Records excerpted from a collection
..........
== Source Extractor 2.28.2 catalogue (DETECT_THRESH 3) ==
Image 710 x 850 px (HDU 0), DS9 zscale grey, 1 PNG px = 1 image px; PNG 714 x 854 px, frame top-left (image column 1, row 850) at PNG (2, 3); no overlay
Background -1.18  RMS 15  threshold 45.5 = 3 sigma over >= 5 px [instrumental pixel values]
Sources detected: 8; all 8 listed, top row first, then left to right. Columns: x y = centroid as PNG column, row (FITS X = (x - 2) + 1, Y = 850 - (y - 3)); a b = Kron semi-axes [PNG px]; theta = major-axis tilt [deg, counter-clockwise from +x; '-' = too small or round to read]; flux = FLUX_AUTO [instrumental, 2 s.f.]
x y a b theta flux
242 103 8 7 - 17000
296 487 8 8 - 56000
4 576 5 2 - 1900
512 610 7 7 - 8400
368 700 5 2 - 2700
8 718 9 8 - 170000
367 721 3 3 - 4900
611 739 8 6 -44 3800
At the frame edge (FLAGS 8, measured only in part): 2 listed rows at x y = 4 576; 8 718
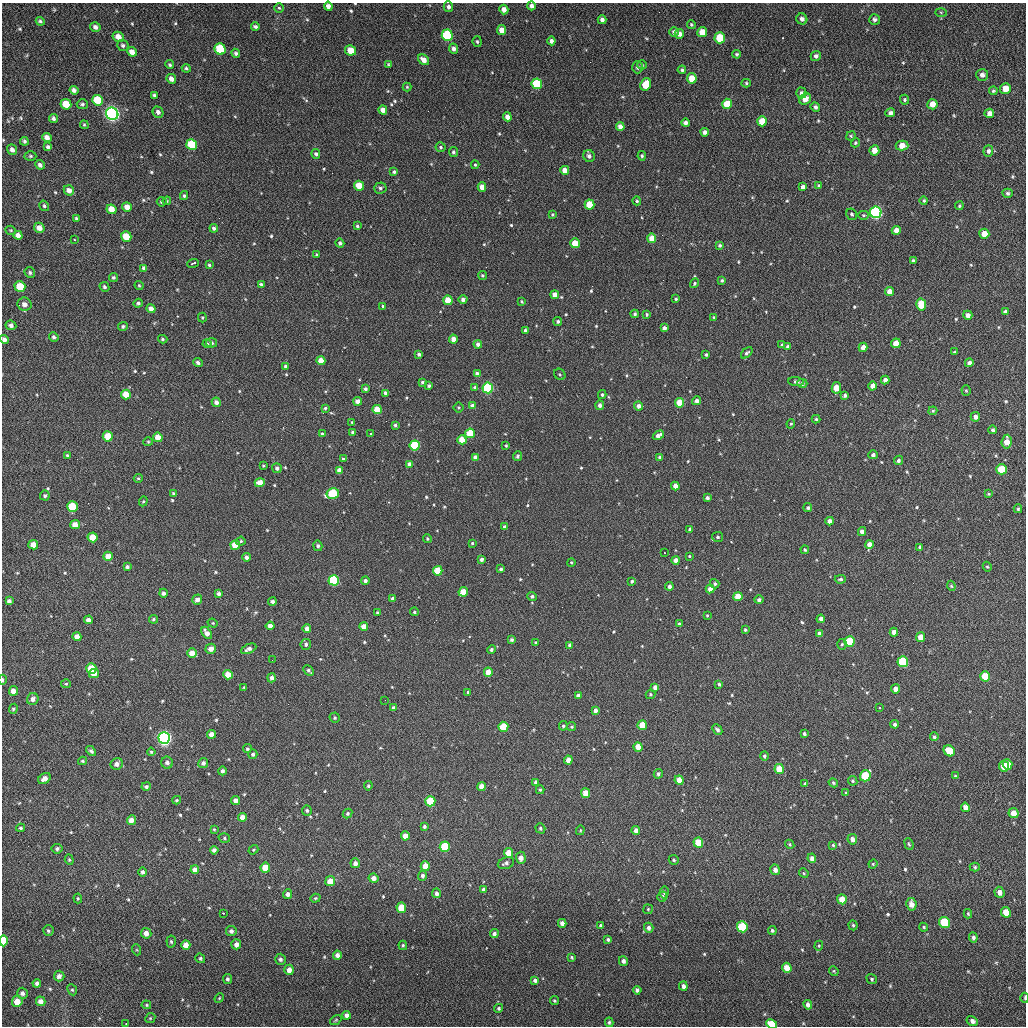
..........
> **Exercise description**
Copy the stretch of the material from its start through the line containing "4 576 5 2 - 1900", reproducing every line verbatim.

> **Answer to this problem**
== Source Extractor 2.28.2 catalogue (DETECT_THRESH 3) ==
Image 710 x 850 px (HDU 0), DS9 zscale grey, 1 PNG px = 1 image px; PNG 714 x 854 px, frame top-left (image column 1, row 850) at PNG (2, 3); no overlay
Background -1.18  RMS 15  threshold 45.5 = 3 sigma over >= 5 px [instrumental pixel values]
Sources detected: 8; all 8 listed, top row first, then left to right. Columns: x y = centroid as PNG column, row (FITS X = (x - 2) + 1, Y = 850 - (y - 3)); a b = Kron semi-axes [PNG px]; theta = major-axis tilt [deg, counter-clockwise from +x; '-' = too small or round to read]; flux = FLUX_AUTO [instrumental, 2 s.f.]
x y a b theta flux
242 103 8 7 - 17000
296 487 8 8 - 56000
4 576 5 2 - 1900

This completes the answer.